I hope all my chums out there who love fruit and grow special varieties have had a great xmas and the year 2017 turns out to be the fruitful ever.
I find it interesting how much effort people use up on disagreeing about the names of fruit like what is a custard apple, papaya vs paw paw, what is a granadilla and so many more.
 Seeing the name cotton candy reminded me of a comment I heard when someone buying some corrected the vendor and said it is fairy floss and to use the right name. It has always been fairy floss here. I checked and it was invented by a dentist in 1897 and he introduced it to the world in 1904 as fairy floss. Another dentist invented the sugar spinning machine in 1921 and patented the name cotton candy. Both names are correct and the old name kinda froze in Australia. It is very similar to fruit names.
 Papaya apparently had many old Caribbean names actually referring to bananas that were similar of which papaya and paw paw were the main ones.The word papaw or paw paw is still favoured by the oxford dictionary and dates back to a least 1598.The word papaya was also in common use at the time,The way in panned out is more English territories in Africa and in Australia stuck with paw paw and the Americas went back and forward and settled on papaya.In Australia there is a move to call the red fleshed papaya and yellow fleshed paw paw just to add to confusion.
The name granadilla is used exclusively for fruit of Passiflora quadrangularis in my part of the world and has been for 100 years or so with all others in the genus referred to as passionfruit with a variety or species name.Custard apples are atemoya  and sugar apples with A.reticulata being bullocks heart.It is so old and ingrained it cant change.
So long as we know what we are talking about and accept a name for he purposes of discussion it is all good.   

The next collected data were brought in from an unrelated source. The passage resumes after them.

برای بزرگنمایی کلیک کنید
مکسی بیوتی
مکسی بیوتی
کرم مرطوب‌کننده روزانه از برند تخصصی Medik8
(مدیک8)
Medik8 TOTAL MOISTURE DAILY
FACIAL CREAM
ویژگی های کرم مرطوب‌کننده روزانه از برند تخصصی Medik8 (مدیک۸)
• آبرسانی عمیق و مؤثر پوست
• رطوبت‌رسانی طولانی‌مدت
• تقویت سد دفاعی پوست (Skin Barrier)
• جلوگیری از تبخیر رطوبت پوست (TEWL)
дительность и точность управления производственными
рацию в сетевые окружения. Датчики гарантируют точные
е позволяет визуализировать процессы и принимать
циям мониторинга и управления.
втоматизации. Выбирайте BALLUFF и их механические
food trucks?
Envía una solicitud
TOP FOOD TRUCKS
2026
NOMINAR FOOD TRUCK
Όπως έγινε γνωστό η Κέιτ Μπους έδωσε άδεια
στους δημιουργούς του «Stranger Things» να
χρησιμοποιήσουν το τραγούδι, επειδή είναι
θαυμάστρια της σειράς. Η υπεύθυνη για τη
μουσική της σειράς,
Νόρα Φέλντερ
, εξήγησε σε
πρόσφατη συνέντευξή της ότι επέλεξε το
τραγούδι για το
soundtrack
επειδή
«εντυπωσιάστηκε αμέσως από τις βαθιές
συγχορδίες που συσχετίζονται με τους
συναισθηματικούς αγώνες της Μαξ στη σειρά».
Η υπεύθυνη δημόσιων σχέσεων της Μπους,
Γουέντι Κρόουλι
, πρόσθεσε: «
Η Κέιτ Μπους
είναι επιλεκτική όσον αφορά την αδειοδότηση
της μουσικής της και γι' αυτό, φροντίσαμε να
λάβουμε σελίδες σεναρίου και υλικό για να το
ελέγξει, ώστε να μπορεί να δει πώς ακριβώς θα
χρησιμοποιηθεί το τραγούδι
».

Tropical Fruit Discussion / Crazy talk about mangosteens
« on: October 10, 2016, 08:00:39 PM »

Lay some skin on me bro.Spit out the flesh and eat the skin I say.


A couple of fruit growers are having trouble identifying a species that looks like a Syzigium and May Apple at that but has small very sweet berries.The common remark is that they are better than jaboticabas but much like them.I couldn't find out fruit texture,whether there us a single seed inside or anything else meaningful.I don't know what it is and the seedlings only are in the pics above.Any ideas? It is held in high regard.


I gave a friend a seedling from my South American collection of sprouting plants 2 years ago and I would have received the seeds 2.5 to 3 years ago.My friend lost the identity label and is keen to know what this tree is now that it has flower buds.I cannot identify it from the picture he sent.Can anyone help?